Setelah mengamati bagaimana musuh merespon, giliran Ann untuk maju, membuyarkan formasi mereka dengan tusukan tombaknya. Lalu, ketua kelas segera mengambil posisi di belakangnya dengan senapan miliknya teracung tinggi dengan maksud menghardik.
"Biarkan kami lewat atau akan ada yang terluka." ucap ketua kelas, maniknya memicing dengan galaknya.
Tiga dari lima prajurit yang masih bisa berdiri setelah serangan itu segera menyerang maju. Geliat tombak dengan cepat mengantisipasi mereka yang bersenjata pedang, memutar badan tombak untuk melucuti tiga pedang sangat mudah dilakukan di kondisi pertarungan jarak dekat. Sementara, ketua kelas terus membayanginya sambil melayangkan tembakan peringatan ke arah kaki prajurit lawan.
Mereka sebagai seorang murid di sekolah militer diajarkan untuk tidak membunuh kecuali situasi darurat, apalagi ketika saat ini mereka melawan anggota militer milik provinsi Bluebeard yang masih merupakan bagian dari Angia. Walau militer Bluebeard sudah sangat jelas hendak merusak kedamaian Angia dengan menabuh genderang perang, mereka sebagai kadet-kadet hijau tetaplah hanya sebagai murid.
Ann kembali berhasil melumpuhkan satu prajurit.

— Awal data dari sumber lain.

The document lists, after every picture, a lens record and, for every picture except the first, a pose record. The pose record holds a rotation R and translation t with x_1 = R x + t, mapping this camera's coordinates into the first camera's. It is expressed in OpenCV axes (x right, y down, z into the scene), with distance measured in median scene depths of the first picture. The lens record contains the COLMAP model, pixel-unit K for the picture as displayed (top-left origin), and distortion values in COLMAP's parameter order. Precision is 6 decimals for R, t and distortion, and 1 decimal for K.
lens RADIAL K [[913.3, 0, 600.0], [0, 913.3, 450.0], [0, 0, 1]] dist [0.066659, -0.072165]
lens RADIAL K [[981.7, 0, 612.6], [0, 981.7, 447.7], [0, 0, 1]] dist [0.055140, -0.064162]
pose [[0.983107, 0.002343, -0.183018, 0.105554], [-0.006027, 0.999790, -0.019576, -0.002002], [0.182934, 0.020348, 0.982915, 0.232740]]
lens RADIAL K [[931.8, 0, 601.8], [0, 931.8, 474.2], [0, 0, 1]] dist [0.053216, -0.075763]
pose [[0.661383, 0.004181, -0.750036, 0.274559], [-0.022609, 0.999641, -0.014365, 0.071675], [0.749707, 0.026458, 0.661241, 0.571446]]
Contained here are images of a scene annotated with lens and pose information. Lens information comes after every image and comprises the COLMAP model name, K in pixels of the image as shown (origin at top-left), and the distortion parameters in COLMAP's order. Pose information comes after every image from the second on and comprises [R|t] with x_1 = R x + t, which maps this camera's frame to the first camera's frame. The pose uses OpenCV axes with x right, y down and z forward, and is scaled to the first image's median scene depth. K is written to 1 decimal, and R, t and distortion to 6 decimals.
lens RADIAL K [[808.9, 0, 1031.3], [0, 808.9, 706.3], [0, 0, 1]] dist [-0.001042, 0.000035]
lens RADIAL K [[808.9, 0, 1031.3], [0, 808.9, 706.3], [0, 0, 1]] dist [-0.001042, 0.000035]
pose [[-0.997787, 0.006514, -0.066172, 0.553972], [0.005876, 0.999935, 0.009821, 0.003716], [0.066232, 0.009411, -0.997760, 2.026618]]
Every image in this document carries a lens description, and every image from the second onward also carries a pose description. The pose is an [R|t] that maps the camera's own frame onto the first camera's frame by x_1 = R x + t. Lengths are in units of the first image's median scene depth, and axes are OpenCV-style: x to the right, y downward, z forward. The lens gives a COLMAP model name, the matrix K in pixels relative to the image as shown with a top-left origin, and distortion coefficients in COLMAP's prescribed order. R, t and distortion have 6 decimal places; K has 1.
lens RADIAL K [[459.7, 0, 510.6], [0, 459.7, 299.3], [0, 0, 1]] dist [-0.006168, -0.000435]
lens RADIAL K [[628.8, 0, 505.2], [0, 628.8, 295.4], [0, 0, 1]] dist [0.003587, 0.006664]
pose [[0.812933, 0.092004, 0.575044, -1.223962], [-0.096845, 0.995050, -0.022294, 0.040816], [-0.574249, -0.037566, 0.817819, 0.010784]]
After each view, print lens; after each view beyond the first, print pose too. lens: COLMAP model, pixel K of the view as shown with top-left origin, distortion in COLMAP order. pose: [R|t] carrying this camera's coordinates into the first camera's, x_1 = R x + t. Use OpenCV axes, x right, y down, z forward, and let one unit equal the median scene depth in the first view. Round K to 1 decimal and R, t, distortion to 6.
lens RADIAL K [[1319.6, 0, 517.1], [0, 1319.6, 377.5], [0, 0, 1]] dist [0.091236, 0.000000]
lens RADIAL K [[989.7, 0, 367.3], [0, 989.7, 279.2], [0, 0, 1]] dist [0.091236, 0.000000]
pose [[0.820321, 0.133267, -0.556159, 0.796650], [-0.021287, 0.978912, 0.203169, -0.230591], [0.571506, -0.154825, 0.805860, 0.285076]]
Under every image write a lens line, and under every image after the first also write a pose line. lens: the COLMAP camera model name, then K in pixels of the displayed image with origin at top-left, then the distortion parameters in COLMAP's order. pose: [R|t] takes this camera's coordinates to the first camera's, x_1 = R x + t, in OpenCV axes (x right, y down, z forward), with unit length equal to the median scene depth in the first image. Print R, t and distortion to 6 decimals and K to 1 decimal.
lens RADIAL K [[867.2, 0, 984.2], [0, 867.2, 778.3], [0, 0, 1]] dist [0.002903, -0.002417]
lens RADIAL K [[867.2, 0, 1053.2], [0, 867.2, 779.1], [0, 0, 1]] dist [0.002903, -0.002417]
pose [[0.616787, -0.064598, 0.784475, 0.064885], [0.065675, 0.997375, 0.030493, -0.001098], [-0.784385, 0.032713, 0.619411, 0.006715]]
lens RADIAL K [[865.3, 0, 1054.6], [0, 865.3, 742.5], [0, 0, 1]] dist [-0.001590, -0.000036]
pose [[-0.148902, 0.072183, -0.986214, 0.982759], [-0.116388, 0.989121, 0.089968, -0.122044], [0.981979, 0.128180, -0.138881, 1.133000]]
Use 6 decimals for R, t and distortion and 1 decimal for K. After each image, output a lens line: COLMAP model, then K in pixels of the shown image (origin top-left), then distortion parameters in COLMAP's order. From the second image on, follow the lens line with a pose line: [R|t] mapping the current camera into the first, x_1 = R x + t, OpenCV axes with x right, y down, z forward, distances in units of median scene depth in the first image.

Satu prajurit lain segera mundur setelah mendapati tembakan beruntun ketua kelas. Mereka cukup melumpuhkan satu lagi sebelum akhirnya mereka bisa berlari kabur.
Ya, itu adalah rencana awalnya.
"Sepertinya kita dapat jackpot, ketua kelas."
"Jackpot?"
Usai mereka melumpuhkan anggota terakhir, dari gang sebelah utara berderak deru suara tapal kuda. Mereka berdua terkesiap saat seorang jenderal berjubah emas yang tadi mereka lihat di sebelah mimbar Kanselir dengan tombak panjangnya siap di genggaman. Dilihat dari postur dan gelagatnya, Jenderal Besar sama sekali tidak menyuarakan belas kasihan ketika pandang mata mereka bertemu, terutama setelah melihat gelimang prajurit yang berserak tidak jauh dari kaki mereka berdua.
Mereka sudah tidak bisa kabur.
Mungkin, kalau mereka berdua yang kabur, itu mustahil.
"Lari, ketua kelas! Aku akan menghadapi Jenderal Besar!" pekik Ann, mendorong si pemilik kacamata itu menjauh.
"Knightley, jangan-"
"LARI!"
Ann tidak memerhatikan ketua kelas lagi, menunggu hingga suara langkahnya menghilang dengan sendirinya. Fokusnya kini terpusat pada sang Jenderal.
Ia mengambil posisi kuda-kuda siaga dengan badan tombak mengarah ke depan di hadapan Jenderal Besar yang turun dari kudanya. Tampak beliau ingin bertempur dengan level yang sama, bukan antara infanteri dan kavaleri. Suara debam ketika zirah emas itu menginjak bumi sudah jelas menggambarkan betapa berat dan tebalnya seragam tersebut. Mata tombaknya mungkin tidak akan bisa menggores lapisan itu sebagaimana pun dirinya berusaha, tapi paling tidak ia bisa memberi ketua kelas waktu untuk kabur.
"Sebuah kehormatan bisa bertarung melawan anda, Jenderal." ucapnya, meredakan hatinya sendiri yang mencelos. Jenderal di hadapannya bergeming menanggapi kalimat sapaan darinya, kemudian dengan satu tangan, ia mengarahkan tombaknya naik mengancam.
Pertaruhan pun dimulai.
.
.
.
Dan kita kembali ke chapter pertama (lho)
Kebetulan juga ini di total 100 parts haha, sebuah kejadian aneh.